Moment of inertie of rotor blaes of a helicopter

[SnowOwl18]

having some major issues with this unit, mainly since the homework was assigned and we haven't been lectured on it yet...so it's new to me. anyway, if anyone can help me out with this problem, that'd be awesome.

-----A helicopter rotor blade can be considered a long thin rod. If each of the three rotor helicopter blades is L = 3.85m long and has a mass of m = 158kg, calculate the moment of inertia of the three rotor blades about the axis of rotation.
How much torque must the motor apply to bring the blades up to a speed of 5.28 revolutions per second in 8.83s? --------

The inertia equation I found for this problem is I= 1/3 ml^2...but i wasn't sure if i calculate this for each blade or just once.

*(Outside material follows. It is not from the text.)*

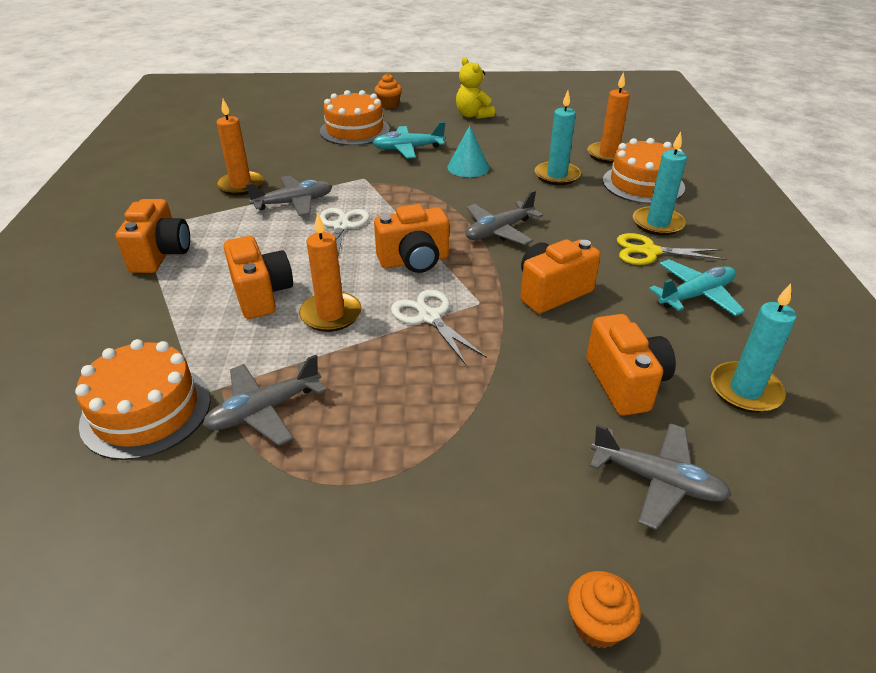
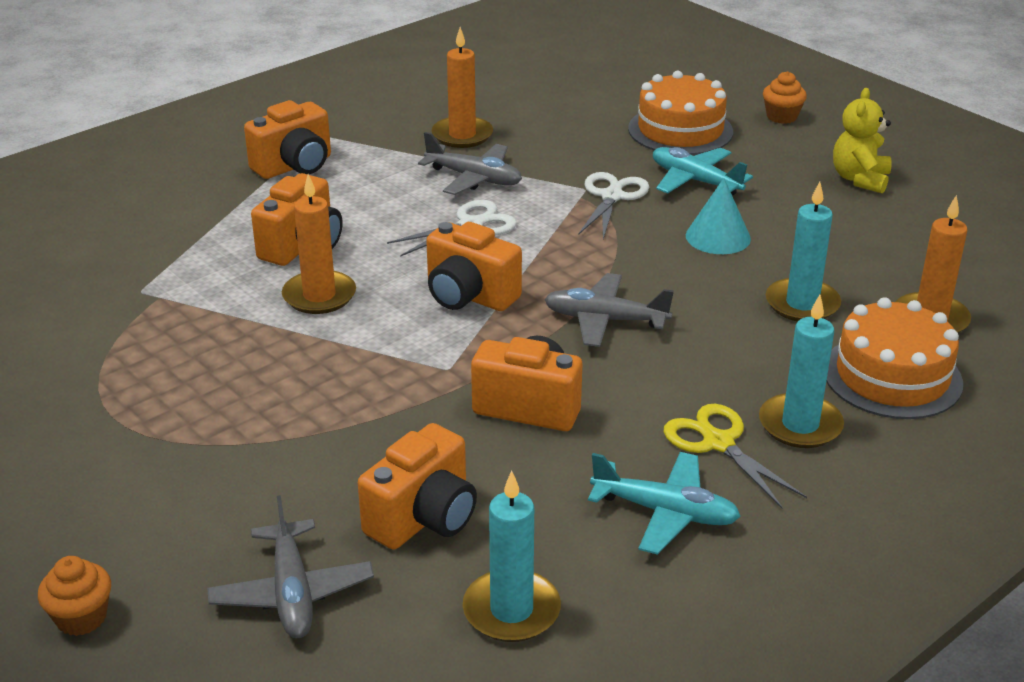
camera: 50 degrees right, 5 degrees down
(146, 411) = (97, 280): orange cake -> none
(264, 410) = (155, 332): grey plane -> none
(429, 317) = (384, 350): white scissors -> white scissors (612, 196)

And also, I don't know what the units are. The second part of the problem, T=Fl...so (3.85) (158)(9.8) = 5961.34 N*m...but how do i calculate bringing the bladed up to the given speed in a certain amount of time? Thanks for any help.

 

[Tide]

If the torque is constant then you should have no difficulty using

$$I \frac {d^{ 2} \theta}{dt^2} = \tau$$

to find the time required to bring the rotors up to the desired rotational speed.

 

[SnowOwl18]

k i'll try that for the second part of the problem, but i still need to solve the first part in order to do the second, i think. so my question still remains, do i need to use the equation i found for each of the blades? or do i just calculate it once? and what are the units? o and thanks for your help, tide. :)

 

[Tide]

You calculated the moments of inertia for each of the blades rotating about an axis perpendicular to their lengths so all you have to do is add them together to find the total moment. As for units, surely you can figure out the units if you know the units of length and mass.

 

[SnowOwl18]

ah yes, i should've realized that. thanks a bunch. but just one question...in the equation you gave, is d the length of each blade? and to get theta, i tried to take 5.28rps and multiplied by 2pi...

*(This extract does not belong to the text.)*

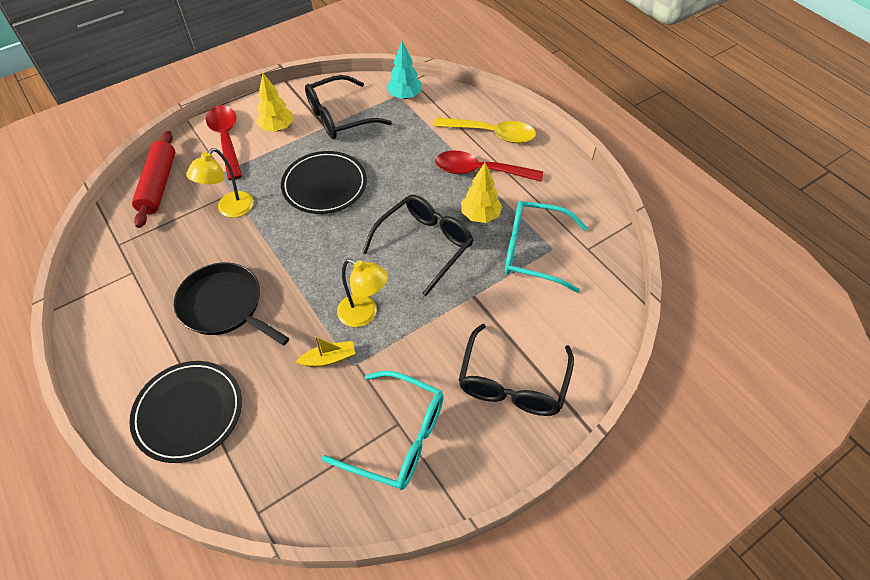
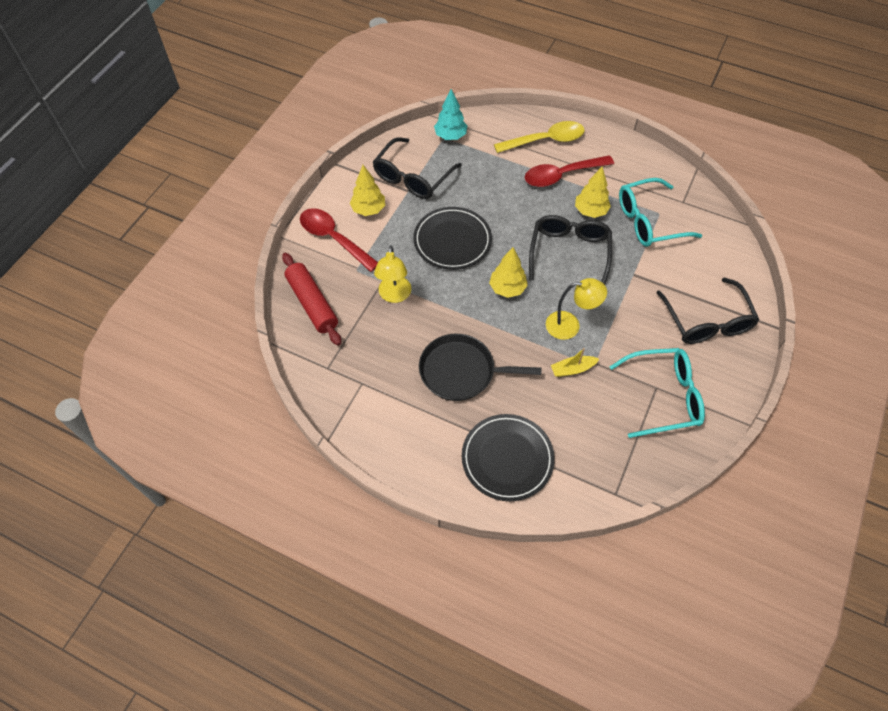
camera: 30 degrees left, 5 degrees up
(329, 358) = (572, 369): yellow boat -> yellow boat turned 150 degrees counterclockwise
(335, 251) = (507, 288): none -> yellow tree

I did the equation, assuming d was the length as follows:

[(2342)(3.85^2)(33.175)] / [(3.85) (8.83^2)]...but my answer came out wrong. Sorry for all the questions btw, we just haven't been taught this chapter yet, but i need to begin the homework because it takes so long. Thanks

 

[Tide]

Well, no, d is not the length of a rotor. It stands for derivative which, apparently, you haven't covered yet.

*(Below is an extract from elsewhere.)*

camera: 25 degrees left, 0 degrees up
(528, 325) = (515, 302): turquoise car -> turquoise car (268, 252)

Does this look more familiar to you?

$$I \omega = \tau \times t$$

 

[SnowOwl18]

oh thank you! yeah, I'm taking an algebra based physics course...i haven't learned calculus yet, only precalculus. ) Sorry that I didn't clarify that.

 

[CartoonKid]

what is the answer? Is it 8.8kNm for torque?

 

[Angie913]

I don't know if you got the answer, but I have the exact same problem on my CAP homework today. For the first part, the equation for the moment of inertia for a rod is (1/3)mr^2 so you use that get your answer and multiply by 3 for each blade. The second part you just find the angular velocity and use one of the equations for time ( like angular velocity final= angular velocity initial + angular acceleration x time ) and you can get your angular acceleration. Torque is Inertia times angular acceleration, so there you go.